# Hilbert space, orthonormal basis

1. Oct 27, 2013

### aaaa202

My book says that "the countability of the ONS in a hilbert space H entails that H can be represented as closure of the span of countably many elements". I must admit my english is probably not that good. At least the above quote does not make sense to me. What is it trying to say?
Previously it was talking about orthonormal bases in Hilbert spaces and the idea of maximiality:
<g,e_k> = 0 for al k => g=0 (definition of maximality)
Why is it we use this definition to characterize and orthonormal basis (e_k) and not that H=span(e_k) and how does it relate to the quote above?

2. Oct 27, 2013

### Office_Shredder

Staff Emeritus
If you just take a span of an orthonormal system, you are only allowed to have finite linear combinations. Usually H is the closure of the span - which means you can take infinite linear combinations as long as the sums converge.

The quote by itself is a little odd as usually an orthonormal system just means you have a collection of vectors which are pairwise orthogonal and unit length - is the context that you have a countable orthonormal system which is maximal? Because then the quote makes more sense.

3. Oct 28, 2013

### aaaa202

it is. Can you elaborate? Im not sure I understand the idea of maximality. Why use this to define an ONB and not some kind of convergence condition on finite linear combinations?

4. Oct 28, 2013

### Office_Shredder

Staff Emeritus
The point is that a maximal ONS has that every element of H is an infinite sum of your ONS elementals, which is a really nice thing to have. But we want to prove that we can do this without talking about the topology of the space, so it's really good to have a condition which is just a linear algebra condition.

5. Oct 28, 2013

### aaaa202

Not sure I understand yet:
For an ONS is:
ONS is maximal <=> for all g in H, g=Ʃ<g,e_k>e_k
But not in general H=lim_n->∞[span{(e_k)}] - or does this last statement even make sense?

6. Oct 28, 2013

### Office_Shredder

Staff Emeritus
By
$$\lim_{n\to \infty} span( \{ e_1,....,e_n \})$$
what you really want to write is
$$\bigcup_{n=1}^{\infty} span(\{e_1,...,e_n \} )$$.

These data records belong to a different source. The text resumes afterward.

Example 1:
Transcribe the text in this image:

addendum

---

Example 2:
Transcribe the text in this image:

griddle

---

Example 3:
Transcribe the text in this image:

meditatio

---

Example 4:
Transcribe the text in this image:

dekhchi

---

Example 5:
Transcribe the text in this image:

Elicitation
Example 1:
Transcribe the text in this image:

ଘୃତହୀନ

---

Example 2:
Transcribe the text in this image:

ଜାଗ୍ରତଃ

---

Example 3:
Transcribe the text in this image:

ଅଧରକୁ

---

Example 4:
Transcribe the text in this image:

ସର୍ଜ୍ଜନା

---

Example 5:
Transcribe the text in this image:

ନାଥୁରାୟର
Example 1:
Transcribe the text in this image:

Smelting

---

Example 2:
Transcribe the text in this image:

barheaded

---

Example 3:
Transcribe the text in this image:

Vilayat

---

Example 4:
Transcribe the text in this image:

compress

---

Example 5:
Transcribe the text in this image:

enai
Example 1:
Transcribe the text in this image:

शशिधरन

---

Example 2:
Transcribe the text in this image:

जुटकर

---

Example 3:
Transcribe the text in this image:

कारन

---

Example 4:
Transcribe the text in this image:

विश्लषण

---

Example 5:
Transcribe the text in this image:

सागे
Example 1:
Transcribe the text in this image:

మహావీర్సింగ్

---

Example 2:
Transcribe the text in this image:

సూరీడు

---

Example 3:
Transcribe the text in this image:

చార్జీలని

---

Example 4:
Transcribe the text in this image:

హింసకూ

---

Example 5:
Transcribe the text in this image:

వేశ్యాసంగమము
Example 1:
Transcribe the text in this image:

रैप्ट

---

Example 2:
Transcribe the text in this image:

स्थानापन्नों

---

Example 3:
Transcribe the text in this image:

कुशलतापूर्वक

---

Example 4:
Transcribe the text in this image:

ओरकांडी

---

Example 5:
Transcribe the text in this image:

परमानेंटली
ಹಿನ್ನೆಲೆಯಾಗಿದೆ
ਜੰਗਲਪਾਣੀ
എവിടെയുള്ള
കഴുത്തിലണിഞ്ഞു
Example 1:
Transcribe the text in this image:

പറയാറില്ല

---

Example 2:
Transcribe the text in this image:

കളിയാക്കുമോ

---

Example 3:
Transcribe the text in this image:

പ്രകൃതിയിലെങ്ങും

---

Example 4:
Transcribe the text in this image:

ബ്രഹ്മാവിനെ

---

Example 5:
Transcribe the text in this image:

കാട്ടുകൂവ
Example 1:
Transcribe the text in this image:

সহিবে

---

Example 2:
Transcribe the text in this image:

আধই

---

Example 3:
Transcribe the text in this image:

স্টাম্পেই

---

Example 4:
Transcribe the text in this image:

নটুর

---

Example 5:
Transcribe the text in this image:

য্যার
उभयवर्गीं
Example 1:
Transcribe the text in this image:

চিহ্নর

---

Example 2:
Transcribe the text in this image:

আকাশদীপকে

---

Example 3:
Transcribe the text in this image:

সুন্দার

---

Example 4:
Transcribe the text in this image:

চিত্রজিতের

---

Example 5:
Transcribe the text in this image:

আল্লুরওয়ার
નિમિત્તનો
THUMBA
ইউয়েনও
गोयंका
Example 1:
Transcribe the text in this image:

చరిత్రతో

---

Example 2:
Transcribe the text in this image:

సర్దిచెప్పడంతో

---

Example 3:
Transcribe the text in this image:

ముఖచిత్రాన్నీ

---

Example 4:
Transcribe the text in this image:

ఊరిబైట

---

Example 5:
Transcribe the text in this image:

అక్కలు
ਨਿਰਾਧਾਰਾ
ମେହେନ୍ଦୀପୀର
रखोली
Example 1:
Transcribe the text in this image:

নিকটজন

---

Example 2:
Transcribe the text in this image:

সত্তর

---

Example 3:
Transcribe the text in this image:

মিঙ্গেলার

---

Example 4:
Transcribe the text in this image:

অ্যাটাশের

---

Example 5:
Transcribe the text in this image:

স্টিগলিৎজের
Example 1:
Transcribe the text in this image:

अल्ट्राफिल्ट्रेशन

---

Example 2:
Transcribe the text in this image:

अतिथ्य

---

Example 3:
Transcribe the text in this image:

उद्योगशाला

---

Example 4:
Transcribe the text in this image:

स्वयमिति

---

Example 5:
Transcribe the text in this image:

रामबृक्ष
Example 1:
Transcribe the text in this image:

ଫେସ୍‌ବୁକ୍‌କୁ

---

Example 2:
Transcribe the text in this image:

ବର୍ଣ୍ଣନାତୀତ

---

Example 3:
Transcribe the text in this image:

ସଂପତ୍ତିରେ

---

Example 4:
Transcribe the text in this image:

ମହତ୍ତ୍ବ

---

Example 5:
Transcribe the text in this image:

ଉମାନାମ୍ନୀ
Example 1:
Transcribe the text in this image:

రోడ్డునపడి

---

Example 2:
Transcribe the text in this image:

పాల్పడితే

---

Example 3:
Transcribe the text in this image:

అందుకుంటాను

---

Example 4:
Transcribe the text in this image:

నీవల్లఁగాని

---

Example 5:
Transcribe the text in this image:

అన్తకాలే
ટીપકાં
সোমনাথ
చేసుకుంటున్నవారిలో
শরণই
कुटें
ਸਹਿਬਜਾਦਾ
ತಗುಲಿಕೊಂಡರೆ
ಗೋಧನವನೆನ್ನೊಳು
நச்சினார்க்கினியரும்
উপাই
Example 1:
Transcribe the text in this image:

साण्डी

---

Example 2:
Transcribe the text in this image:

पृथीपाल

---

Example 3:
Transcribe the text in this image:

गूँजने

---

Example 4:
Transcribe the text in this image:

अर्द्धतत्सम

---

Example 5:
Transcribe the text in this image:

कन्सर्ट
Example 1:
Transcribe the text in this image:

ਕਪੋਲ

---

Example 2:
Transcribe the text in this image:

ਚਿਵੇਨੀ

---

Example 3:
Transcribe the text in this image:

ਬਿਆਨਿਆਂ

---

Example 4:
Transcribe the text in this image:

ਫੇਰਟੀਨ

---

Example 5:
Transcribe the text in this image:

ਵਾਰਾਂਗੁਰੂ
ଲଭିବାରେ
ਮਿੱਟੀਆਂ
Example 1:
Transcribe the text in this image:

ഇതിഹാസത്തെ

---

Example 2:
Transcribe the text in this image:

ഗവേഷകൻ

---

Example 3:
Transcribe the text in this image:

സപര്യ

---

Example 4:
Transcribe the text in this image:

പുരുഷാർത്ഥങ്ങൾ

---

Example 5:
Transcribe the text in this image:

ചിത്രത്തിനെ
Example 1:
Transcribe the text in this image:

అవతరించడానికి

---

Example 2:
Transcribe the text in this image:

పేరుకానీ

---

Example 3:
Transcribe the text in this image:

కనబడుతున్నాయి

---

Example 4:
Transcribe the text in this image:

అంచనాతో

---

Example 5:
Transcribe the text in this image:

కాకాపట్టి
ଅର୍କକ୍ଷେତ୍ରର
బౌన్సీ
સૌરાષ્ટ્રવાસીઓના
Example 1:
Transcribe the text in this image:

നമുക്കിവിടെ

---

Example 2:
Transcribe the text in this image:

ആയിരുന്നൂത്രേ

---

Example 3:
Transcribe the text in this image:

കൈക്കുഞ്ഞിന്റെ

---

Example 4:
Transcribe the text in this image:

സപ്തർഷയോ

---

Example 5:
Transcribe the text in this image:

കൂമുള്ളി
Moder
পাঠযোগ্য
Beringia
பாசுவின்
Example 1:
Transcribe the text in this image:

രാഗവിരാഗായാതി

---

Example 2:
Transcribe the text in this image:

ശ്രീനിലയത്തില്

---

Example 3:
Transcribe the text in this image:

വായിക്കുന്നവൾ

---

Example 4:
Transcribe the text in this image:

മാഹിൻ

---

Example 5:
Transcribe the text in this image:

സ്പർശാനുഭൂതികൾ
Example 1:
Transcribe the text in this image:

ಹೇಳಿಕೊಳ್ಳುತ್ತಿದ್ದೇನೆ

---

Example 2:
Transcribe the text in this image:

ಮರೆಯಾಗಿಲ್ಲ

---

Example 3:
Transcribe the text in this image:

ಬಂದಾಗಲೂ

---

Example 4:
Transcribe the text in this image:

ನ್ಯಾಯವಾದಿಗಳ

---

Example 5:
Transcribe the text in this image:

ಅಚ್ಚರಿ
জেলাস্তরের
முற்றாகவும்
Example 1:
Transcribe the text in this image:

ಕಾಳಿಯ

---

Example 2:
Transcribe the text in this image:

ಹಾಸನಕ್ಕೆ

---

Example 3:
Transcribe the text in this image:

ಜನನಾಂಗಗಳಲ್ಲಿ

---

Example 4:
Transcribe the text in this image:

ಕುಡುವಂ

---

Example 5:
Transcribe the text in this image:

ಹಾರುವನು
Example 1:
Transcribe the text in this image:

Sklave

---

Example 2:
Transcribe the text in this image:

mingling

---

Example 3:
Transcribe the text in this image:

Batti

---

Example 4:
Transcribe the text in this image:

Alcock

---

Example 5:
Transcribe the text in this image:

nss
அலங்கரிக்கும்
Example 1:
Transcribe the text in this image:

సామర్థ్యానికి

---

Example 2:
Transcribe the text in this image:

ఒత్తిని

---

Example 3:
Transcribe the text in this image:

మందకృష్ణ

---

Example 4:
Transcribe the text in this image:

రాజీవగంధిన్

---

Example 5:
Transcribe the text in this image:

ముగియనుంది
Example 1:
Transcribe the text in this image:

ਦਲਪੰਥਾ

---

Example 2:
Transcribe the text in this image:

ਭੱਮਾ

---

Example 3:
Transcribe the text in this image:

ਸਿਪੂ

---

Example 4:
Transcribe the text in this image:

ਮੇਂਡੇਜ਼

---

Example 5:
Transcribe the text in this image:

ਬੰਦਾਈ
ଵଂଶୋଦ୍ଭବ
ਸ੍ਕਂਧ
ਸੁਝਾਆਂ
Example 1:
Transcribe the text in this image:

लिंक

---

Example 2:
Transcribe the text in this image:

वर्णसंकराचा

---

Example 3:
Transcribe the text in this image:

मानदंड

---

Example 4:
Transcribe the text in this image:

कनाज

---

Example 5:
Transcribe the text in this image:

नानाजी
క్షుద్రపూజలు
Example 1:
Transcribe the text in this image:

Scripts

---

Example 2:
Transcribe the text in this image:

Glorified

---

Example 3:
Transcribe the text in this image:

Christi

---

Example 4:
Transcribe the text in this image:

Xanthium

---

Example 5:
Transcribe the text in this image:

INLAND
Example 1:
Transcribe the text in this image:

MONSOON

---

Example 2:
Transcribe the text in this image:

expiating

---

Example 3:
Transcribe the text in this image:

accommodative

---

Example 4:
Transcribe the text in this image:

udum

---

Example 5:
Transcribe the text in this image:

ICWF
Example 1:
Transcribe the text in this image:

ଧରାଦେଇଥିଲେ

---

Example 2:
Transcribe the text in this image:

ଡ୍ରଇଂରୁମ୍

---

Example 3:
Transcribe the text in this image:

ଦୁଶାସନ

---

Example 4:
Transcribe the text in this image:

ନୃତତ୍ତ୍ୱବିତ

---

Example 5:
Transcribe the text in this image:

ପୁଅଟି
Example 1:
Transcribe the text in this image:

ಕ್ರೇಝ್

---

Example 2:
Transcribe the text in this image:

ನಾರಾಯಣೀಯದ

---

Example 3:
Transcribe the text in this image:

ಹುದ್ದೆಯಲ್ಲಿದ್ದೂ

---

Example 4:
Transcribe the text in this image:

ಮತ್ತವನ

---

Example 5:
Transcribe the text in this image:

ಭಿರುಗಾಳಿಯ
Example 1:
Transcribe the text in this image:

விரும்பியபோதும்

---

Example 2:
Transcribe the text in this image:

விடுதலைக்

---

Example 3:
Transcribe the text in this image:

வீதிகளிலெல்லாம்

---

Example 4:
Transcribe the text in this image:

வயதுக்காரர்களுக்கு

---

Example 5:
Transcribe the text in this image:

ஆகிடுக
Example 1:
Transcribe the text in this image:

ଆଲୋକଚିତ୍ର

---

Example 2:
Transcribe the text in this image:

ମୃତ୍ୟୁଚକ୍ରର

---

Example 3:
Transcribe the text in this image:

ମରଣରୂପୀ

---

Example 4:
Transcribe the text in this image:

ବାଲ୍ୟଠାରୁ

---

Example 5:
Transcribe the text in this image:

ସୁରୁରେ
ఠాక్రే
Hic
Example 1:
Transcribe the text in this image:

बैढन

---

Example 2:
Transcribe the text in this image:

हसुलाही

And H will not be equal to this in general. Let's take the canonical Hilbert space l2 of sequences $(a_1,...,a_n,...)$ such
$$\sum_{n=1}^{\infty} a_n^2$$
converges.

Then a maximal orthonormal system is
$e_1 = (1,0,0,....),\ e_2 = (0,1,0,....),\ e_3 = (0,0,1,0,0,...)$ etc. There are countably many of these. The inner product of $(a_1,a_2,...)$ and $(b_1,b_2,...)$ is
$$\sum_{n=1}^{\infty} a_n b_n$$.

It should be clear that the en are an orthonormal system, and that <g,en> = 0 for all n implies that g = (0,0,0,...,0,...) is the zero vector. However almost none of the vectors in l2 are in
$$\bigcup_{n=1}^{\infty} span( \{e_1,....,e_n \} )$$
because to be in this set, you have to be a linear combination of finitely many of the en. So for example the vector (1,1/2,1/4,1/8,....) is in l2 but not in that above union, because it is writable as only an infinite linear combination of the ens.